Professor Mohamed Askar lectures to class about Egyptian Revolution. Credit: Dominic Schwab, Dominican Star.

By: Dominic Schwab, Staff Reporter

A number of Egyptian citizens successfully and peacefully revolted against President Hosni Mubarak during an 18-day protest from Jan. 25 to Feb. 11 because of their growing dissatisfaction with Mubarak’s leadership.  Mubarak had served as president for three decades until his corrupt practices were uncovered over the last five or six years.  Using Facebook, the Egyptian citizens united to end Mubarak’s presidential reign.

Dominican students were aware of Facebook’s role in the revolution.

“I know that prior to the revolution, Egypt was under the rule of President Mubarak for over 30 years,” senior James Ortega said. “Egyptian citizens were unhappy with Mubarak’s regime and, through Facebook, they banded together to change the government.”

Senior Jaron Salazar noted that Egyptian citizens united through the popular social network in order to protest.

“[The Egyptian people] were aided by Facebook to get change by protesting. The pressures they put on Mubarak spawned the revolution,” he said

Professor Mohamed Askar, an associate professor of management at Dominican who was born and lived in Egypt before moving to America, had more to add about the role Facebook played in the Egyptian revolution.

“The protests were done over Facebook,” he said. “Wael Ghonim, a former student of mine, is the Marketing Head of Google in the Middle East.  He was a main figure in organizing the protests through Facebook.”

Askar said that Mubarak rose to power, “in a critical time” after the assassination of Egyptian president Anwar El Sadat, and that he “acted as a reformist during the early years.” Over time, however, Egyptian citizens grew suspicious toward Mubarak’s presidency, a sentiment validated in recent years as Mubarak and his government’s corruption were exposed.

“Mubarak was a pharaoh and his days are over,” Askar said.

Student opinions were mixed on the revolution’s outcome.  While Salazar and Ortega thought the revolution was necessary, both remain fearful for Egypt.

“The outcome up in the air,” Salazar said. “It depends who they put into power.  There’s the possibility of things falling apart.”

Salazar mentioned the United States’ offer to help Egypt create a democracy, but Egypt’s refusal because they “just wanted to work on creating a better government on their own.”

“I’m fearful that the military’s power may take advantage of the situation,” Ortega said.

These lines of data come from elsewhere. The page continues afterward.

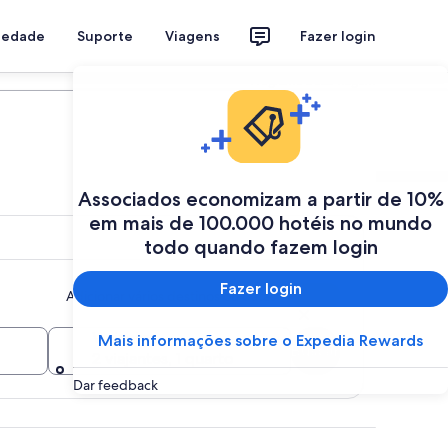
riedade
Suporte
Viagens
Fazer login
Programe a sua viagem
Associados economizam a partir de 10%
em mais de 100.000 hotéis no mundo
todo quando fazem login
Fazer login
Adicionar vários destinos ou datas
Viajantes
Mais informações sobre o Expedia Rewards
Buscar
2 viajantes, 1 quarto
Dar feedback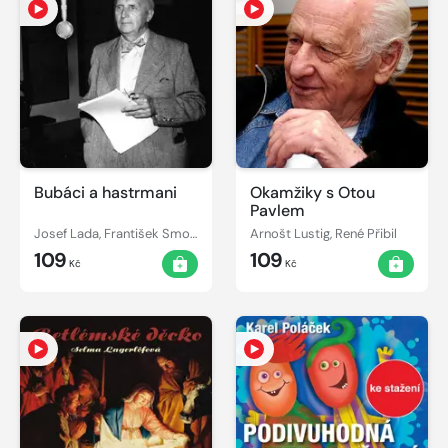
Bubáci a hastrmani
Okamžiky s Otou
Pavlem
Josef Lada, František Smolík
Arnošt Lustig, René Přibil
109
109
Kč
Kč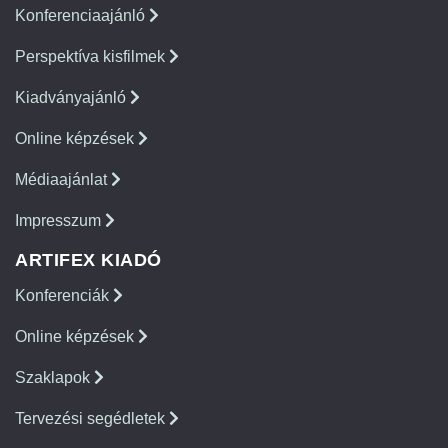
Konferenciaajánló
Perspektíva kisfilmek
Kiadványajánló
Online képzések
Médiaajánlat
Impresszum
ARTIFEX KIADÓ
Konferenciák
Online képzések
Szaklapok
Tervezési segédletek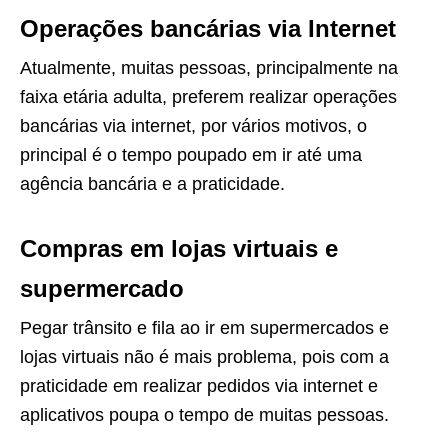
Operações bancárias via Internet
Atualmente, muitas pessoas, principalmente na
faixa etária adulta, preferem realizar operações
bancárias via internet, por vários motivos, o
principal é o tempo poupado em ir até uma
agência bancária e a praticidade.
Compras em lojas virtuais e
supermercado
Pegar trânsito e fila ao ir em supermercados e
lojas virtuais não é mais problema, pois com a
praticidade em realizar pedidos via internet e
aplicativos poupa o tempo de muitas pessoas.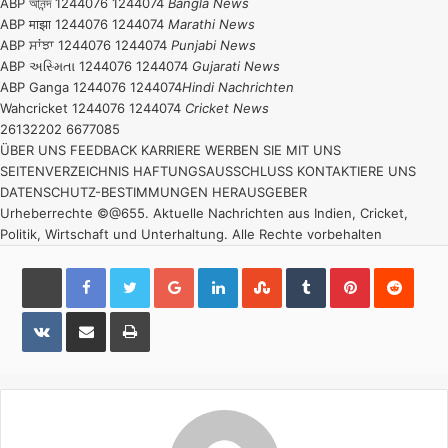
ABP আনন্দ 1244076 1244074
Bangla News
ABP माझा 1244076 1244074
Marathi News
ABP ਸਾਂਝਾ 1244076 1244074
Punjabi News
ABP અસ્મિતા 1244076 1244074
Gujarati News
ABP Ganga 1244076 1244074
Hindi Nachrichten
Wahcricket 1244076 1244074
Cricket News
26132202 6677085
ÜBER UNS
FEEDBACK
KARRIERE
WERBEN SIE MIT UNS
SEITENVERZEICHNIS
HAFTUNGSAUSSCHLUSS
KONTAKTIERE UNS
DATENSCHUTZ-BESTIMMUNGEN
HERAUSGEBER
Urheberrechte ©@655. Aktuelle Nachrichten aus Indien, Cricket,
Politik, Wirtschaft und Unterhaltung. Alle Rechte vorbehalten
Google+
LinkedIn
StumbleUpon
Tumblr
Pinterest
Reddi
VKontakte
Share
Print
via
Email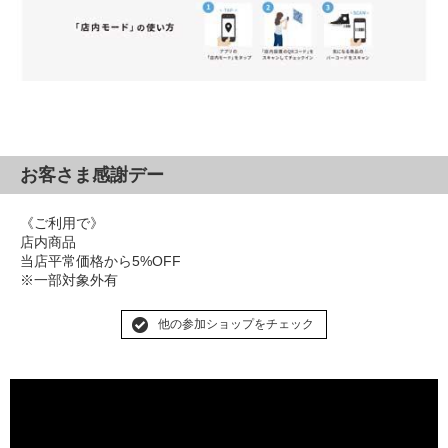
お客さま感謝デー
《ご利用で》
店内商品
当店平常価格から5%OFF
※一部対象外有
他の参加ショップをチェック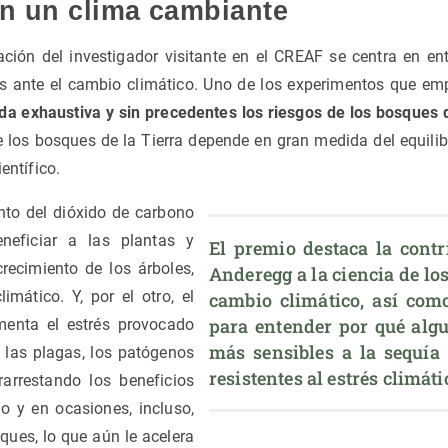
n un clima cambiante
ación del investigador visitante en el CREAF se centra en ent
es ante el cambio climático. Uno de los experimentos que em
a exhaustiva y sin precedentes los riesgos de los bosques d
de los bosques de la Tierra depende en gran medida del equili
entífico.
nto del dióxido de carbono
eneficiar a las plantas y
El premio destaca la contri
crecimiento de los árboles,
Anderegg a la ciencia de los
imático. Y, por el otro, el
cambio climático, así como
para entender por qué algu
menta el estrés provocado
más sensibles a la sequía 
a, las plagas, los patógenos
resistentes al estrés climáti
rarrestando los beneficios
o y en ocasiones, incluso,
ues, lo que aún le acelera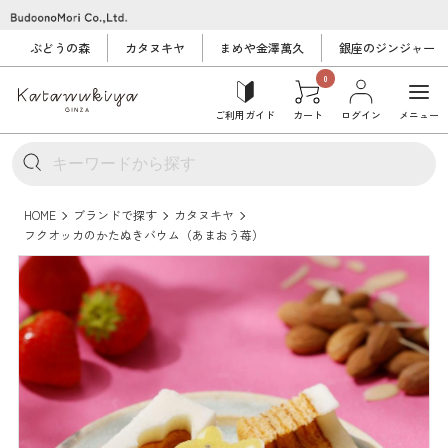
ぶどうの森
カタヌキヤ
まめや金澤萬久
銀座のジンジャー
0
ご利用ガイド
カート
ログイン
メニュー
HOME
ブランドで探す
カタヌキヤ
フクオッカのかたぬきバウム（あまおう苺）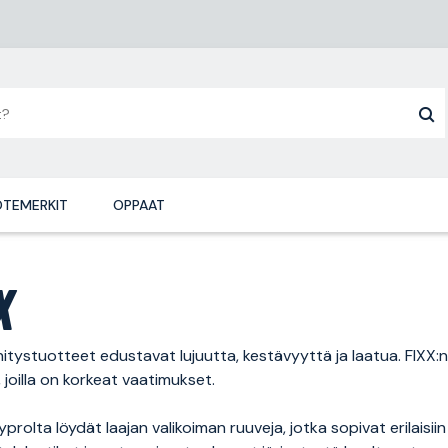
TEMERKIT
OPPAAT
X
nnitystuotteet edustavat lujuutta, kestävyyttä ja laatua. FIXX:n 
e, joilla on korkeat vaatimukset.
prolta löydät laajan valikoiman ruuveja, jotka sopivat erilaisiin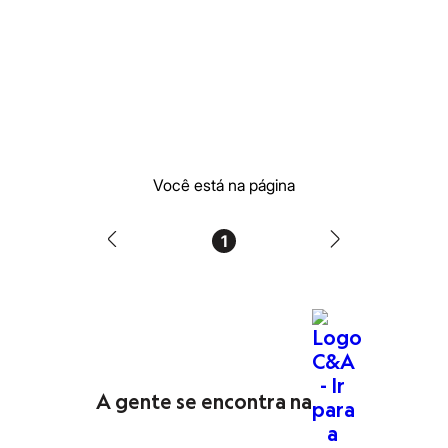
Moda esportiva
Shorts e Saias
Vestidos
Masculino
Em alta
Dia dos Pais
Inverno
Novidades
Roupas
Bermudas
Você está na página
Camisas
Calças
Camisetas e Regatas
Casacos e Jaquetas
1
Jeans
Polos
Acessórios
Bolsas e Mochilas
Chapéus e Bonés
Cintos
Carteiras
Óculos
A gente se encontra na
Relógios
Calçados
Botas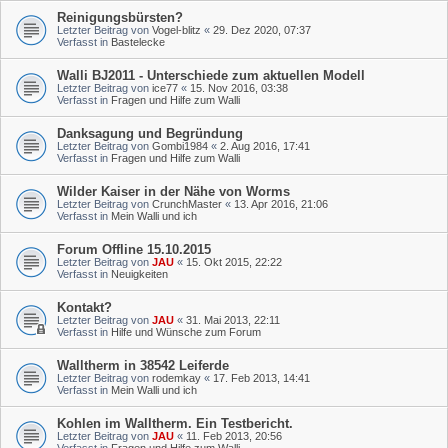
Reinigungsbürsten?
Letzter Beitrag von
Vogel-blitz
«
29. Dez 2020, 07:37
Verfasst in
Bastelecke
Walli BJ2011 - Unterschiede zum aktuellen Modell
Letzter Beitrag von
ice77
«
15. Nov 2016, 03:38
Verfasst in
Fragen und Hilfe zum Walli
Danksagung und Begründung
Letzter Beitrag von
Gombi1984
«
2. Aug 2016, 17:41
Verfasst in
Fragen und Hilfe zum Walli
Wilder Kaiser in der Nähe von Worms
Letzter Beitrag von
CrunchMaster
«
13. Apr 2016, 21:06
Verfasst in
Mein Walli und ich
Forum Offline 15.10.2015
Letzter Beitrag von
JAU
«
15. Okt 2015, 22:22
Verfasst in
Neuigkeiten
Kontakt?
Letzter Beitrag von
JAU
«
31. Mai 2013, 22:11
Verfasst in
Hilfe und Wünsche zum Forum
Walltherm in 38542 Leiferde
Letzter Beitrag von
rodemkay
«
17. Feb 2013, 14:41
Verfasst in
Mein Walli und ich
Kohlen im Walltherm. Ein Testbericht.
Letzter Beitrag von
JAU
«
11. Feb 2013, 20:56
Verfasst in
Fragen und Hilfe zum Walli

Askar said the military and the people worked together as one to protest against Mubarak, but he realizes the possible negatives about how the country is now being run.

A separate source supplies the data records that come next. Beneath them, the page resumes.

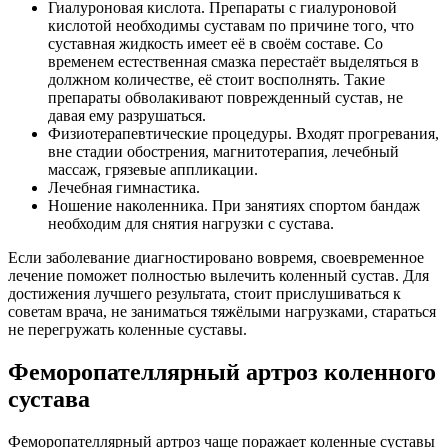
Гиалуроновая кислота. Препараты с гиалуроновой
кислотой необходимы суставам по причине того, что
суставная жидкость имеет её в своём составе. Со
временем естественная смазка перестаёт выделяться в
должном количестве, её стоит восполнять. Такие
препараты обволакивают поврежденный сустав, не
давая ему разрушаться.
Физиотерапевтические процедуры. Входят прогревания,
вне стадии обострения, магнитотерапия, лечебный
массаж, грязевые аппликации.
Лечебная гимнастика.
Ношение наколенника. При занятиях спортом бандаж
необходим для снятия нагрузки с сустава.
Если заболевание диагностировано вовремя, своевременное
лечение поможет полностью вылечить коленный сустав. Для
достижения лучшего результата, стоит прислушиваться к
советам врача, не заниматься тяжёлыми нагрузками, стараться
не перегружать коленные суставы.
Феморопателлярный артроз коленного
сустава
Феморопателлярный артроз чаще поражает коленные суставы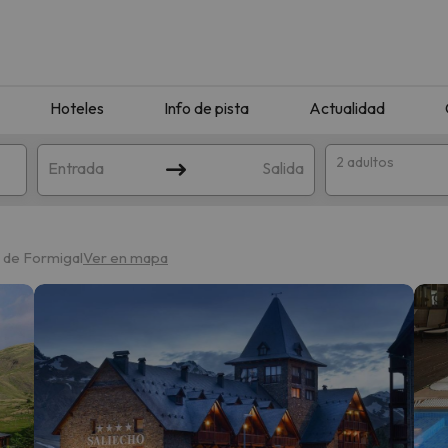
Hoteles
Info de pista
Actualidad
2 adultos
Entrada
Salida
o de Formigal
Ver en mapa
que coincida con tu búsqueda. Prueba a modificar el destino.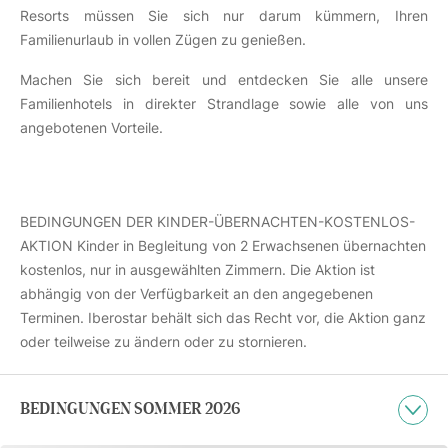
Resorts müssen Sie sich nur darum kümmern, Ihren
Familienurlaub in vollen Zügen zu genießen.
Machen Sie sich bereit und entdecken Sie alle unsere
Familienhotels in direkter Strandlage sowie alle von uns
angebotenen Vorteile.
BEDINGUNGEN DER KINDER-ÜBERNACHTEN-KOSTENLOS-
AKTION Kinder in Begleitung von 2 Erwachsenen übernachten
kostenlos, nur in ausgewählten Zimmern. Die Aktion ist
abhängig von der Verfügbarkeit an den angegebenen
Terminen. Iberostar behält sich das Recht vor, die Aktion ganz
oder teilweise zu ändern oder zu stornieren.
BEDINGUNGEN SOMMER 2026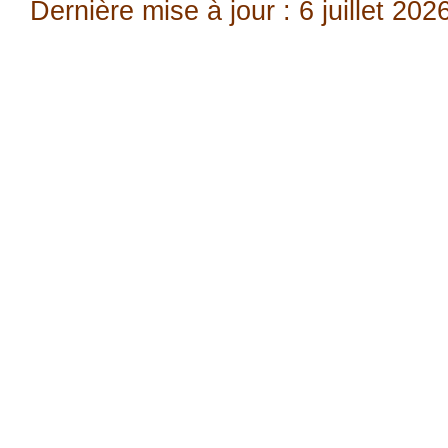
Dernière mise à jour : 6 juillet 202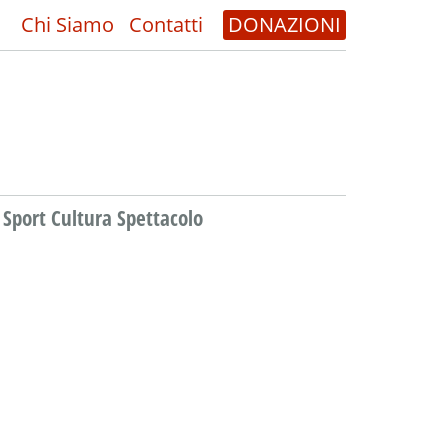
Chi Siamo
Contatti
DONAZIONI
Sport Cultura Spettacolo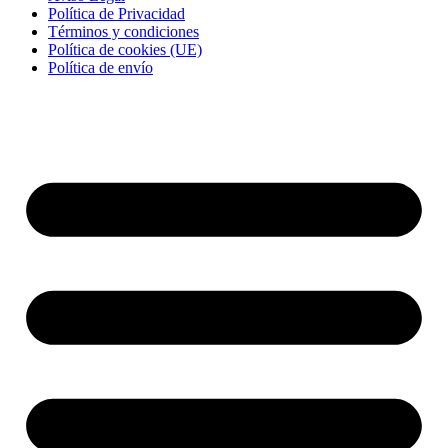
Política de Privacidad
Términos y condiciones
Política de cookies (UE)
Política de envío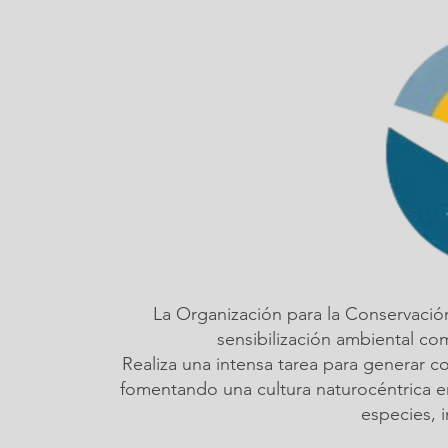
La Organización para la Conservació
sensibilización ambiental c
Realiza una intensa tarea para generar c
fomentando una cultura naturocéntrica em
especies, 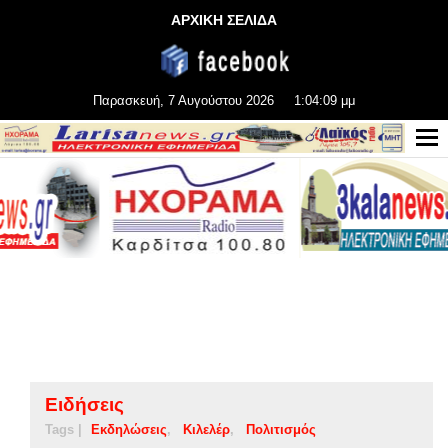
ΑΡΧΙΚΗ ΣΕΛΙΔΑ
Παρασκευή, 7 Αυγούστου 2026
1:04:09 μμ
Ειδήσεις
Tags |
Εκδηλώσεις
Κιλελέρ
Πολιτισμός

“The military is in power and will stay in power for six months,” Askar said. “I would like it if they stayed in power for one year so as to establish a long-lasting democracy that treats everyone equally and will hold the president accountable for [his] wrongs.”

“The revolution will have a big impact on the Middle East,” he said. “Egypt is the leader of the Middle East and I hope Egypt can move forward as a leader of peace and civilization in the world.”